When it comes to children and maintenance in divorce, the position is somewhat fluid and variations may be sought on the basis that the position has changed. This is not the case when it comes to the division of assets and liabilities. Once you have committed to a settlement, you are bound by it.
7. Disregarding the impact of inflation
It is no secret that, in the South African context, as well as the global context, we are living in uncertain times. For this reason, Maintenance Courts are inundated with matters where divorced spouses apply for variations in maintenance, owing to a divorce settlement which does not provide for inflation.

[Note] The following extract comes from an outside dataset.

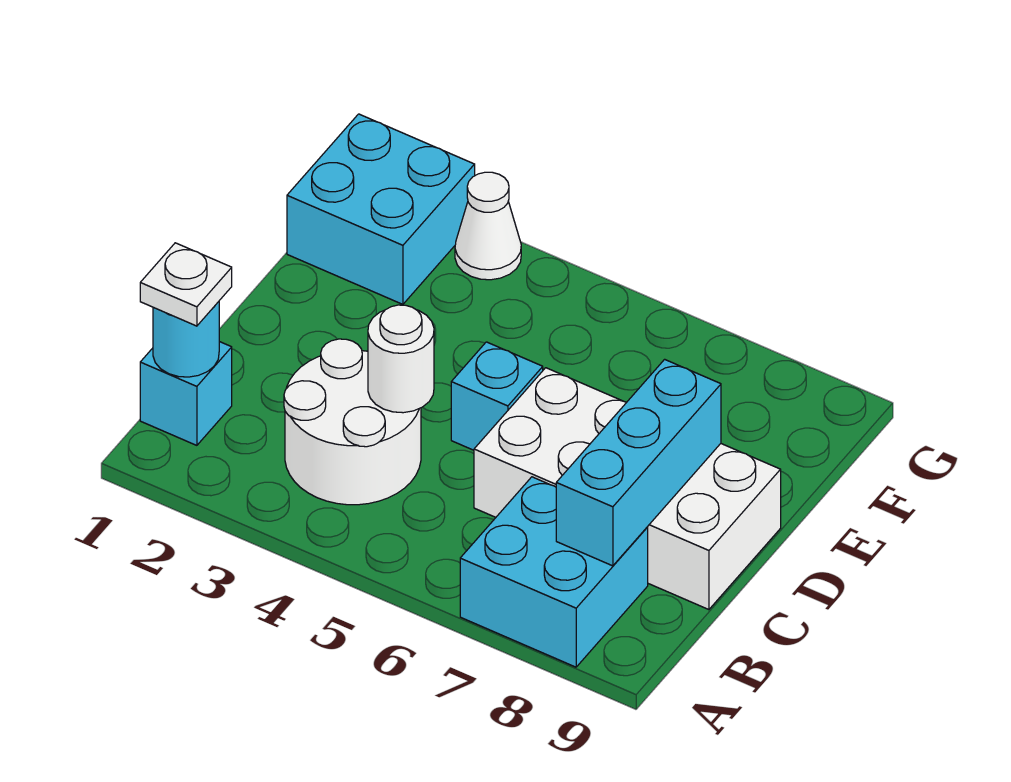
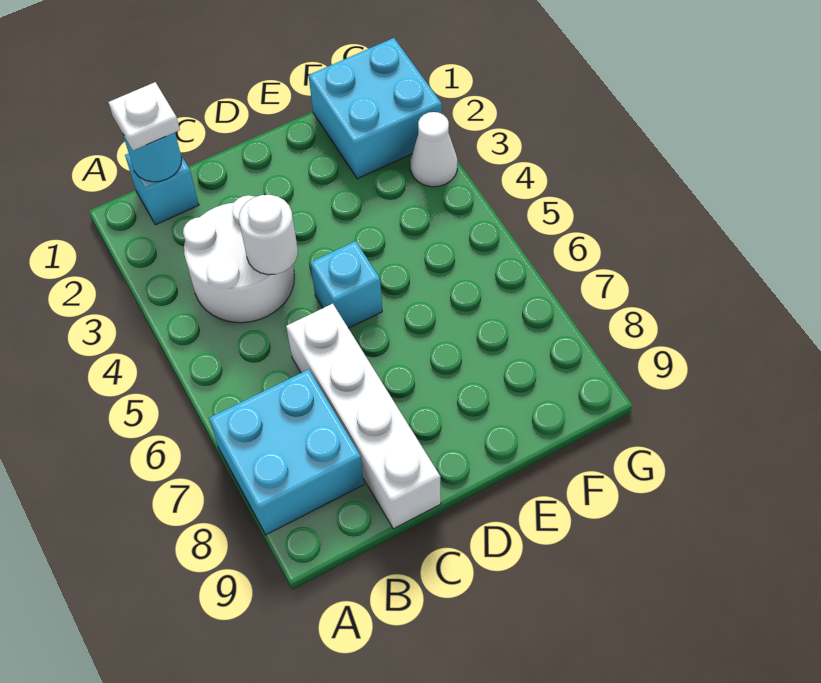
cyan 1x3 brick [556,359,721,566] -> none
white 2x4 brick [474,368,781,610] -> white 1x4 brick [286,304,441,529]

When planning a divorce settlement, it is therefore of critical importance to not only plan for them now but also for the future.
8. Not amending estate documents, such as wills or trusts
Divorce has far-reaching, lifelong consequences. Many prospective divorcees are consequently very focused on the here and now, and not of the implications of their divorce. After a divorce, documents such as wills and trust deeds may reflect information which no longer bears any relevance to the situation post-divorce.
It is of utmost importance to, once the dust of the divorce has settled, consult with an attorney to ensure that these documents are updated.